On Tuesday morning, halfway through my physiotherapy, I got a call from Rook. Pookie had apparently shoved a screw up her nose. It was stuck in there. He was calling from the emergency room where a nice ENT specialist had tried to remove it in vain. He told me she had to be hospitalised and the screw would have to be removed by endoscopy, during which Pookie would be under general anaesthesia.
She is five.
Now the thing about being a parent is you have to show up. “Sorry, pass” is never an option. And you have to at least appear to know what you’re doing. Even if you’re secretly shitting your underpants the whole time.
This isn’t easy. And the fact that it’s difficult isn’t as self-evident as it would seem.
See, there are many things you as a parent have to be when your child is in the hospital. Efficient. Decisive. In-charge. Rook was all those things. He was also stressed out. And he is the sort of man who cannot hide his anxiety. It spills from him in looks, expressions, gestures. He doesn’t come across as a bag of nerves or anything, but you can tell he’s worried.
Which means, I can’t come across as worried.
Not when there’s a five-year-old with a screw up her nose, navigating a hospital environment and a dozen strangers for the first time in her life.
So I was upbeat, cheerful, a veritable sack of serotonin, with extra endorphins on top. I read to her and played with her and answered all her questions for six hours. Because that’s how long they have to wait before giving someone anaesthesia if they come in JUST after breakfast. So, ignoring the IV drip in her little arm (okay, YOU try starving a kid for a quarter of a day) I acted like Mommy Most Optimistic for most of the day.
Luckily, all went well. The screw came out. Pookie was fine. She thought she was in a resort, once we shifted her to a private room!
And since my back is STILL home to two bulging discs, Rook kindly slept in the hospital all night keeping an eye on her.
By the time I finally got home, I felt empty. Exhausted doesn’t even begin to describe it.

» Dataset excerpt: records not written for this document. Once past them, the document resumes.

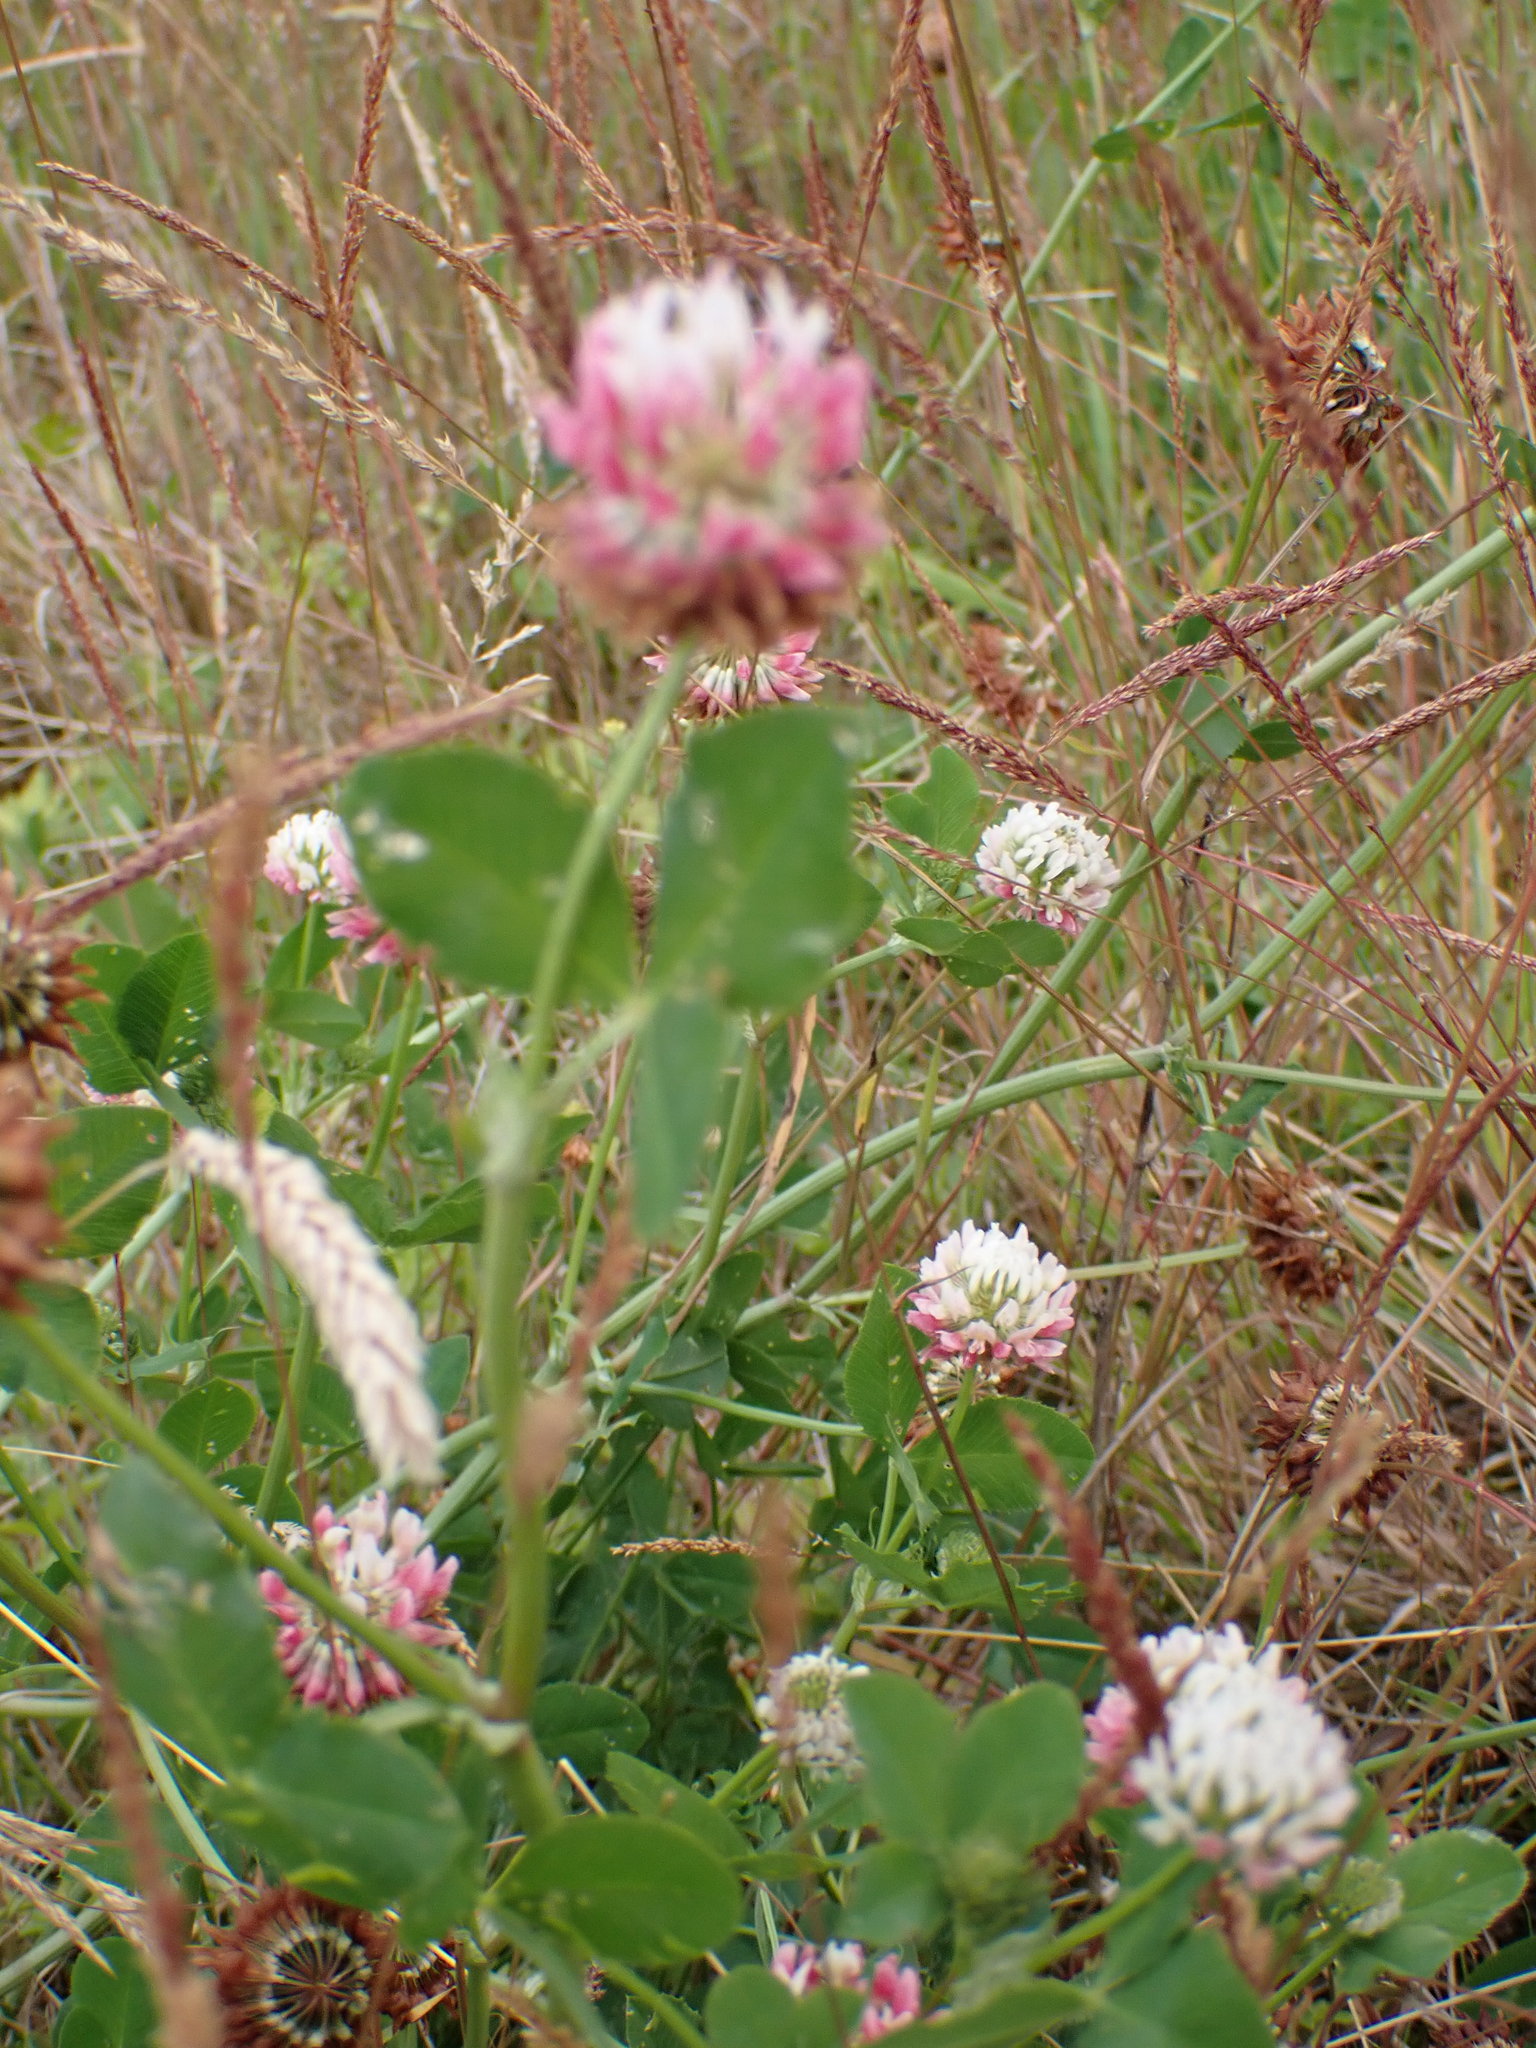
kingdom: Plantae
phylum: Tracheophyta
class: Magnoliopsida
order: Fabales
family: Fabaceae
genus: Trifolium
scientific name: Trifolium hybridum
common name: Alsike clover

And a part of me just knew that all that tiredness didn’t just come from rushing around from the x-ray department to the operating theatre and coordinating with the insurance guys.
It was the acting.
All that pretending that things were fiiiiiine, they were going to be fiiiiine, when really I had no guarantee. All that being strong and brave and convincing myself that it would be okay, it was a small thing after all. All of it wore me down to the bone and filled me up with a weariness I couldn’t handle.
So I did the only thing I could: watched Ocean’s 12 with a Cookies & Cream ice cream generously doused with Kahlua.
And then, I woke up the next day and did it all, all over again.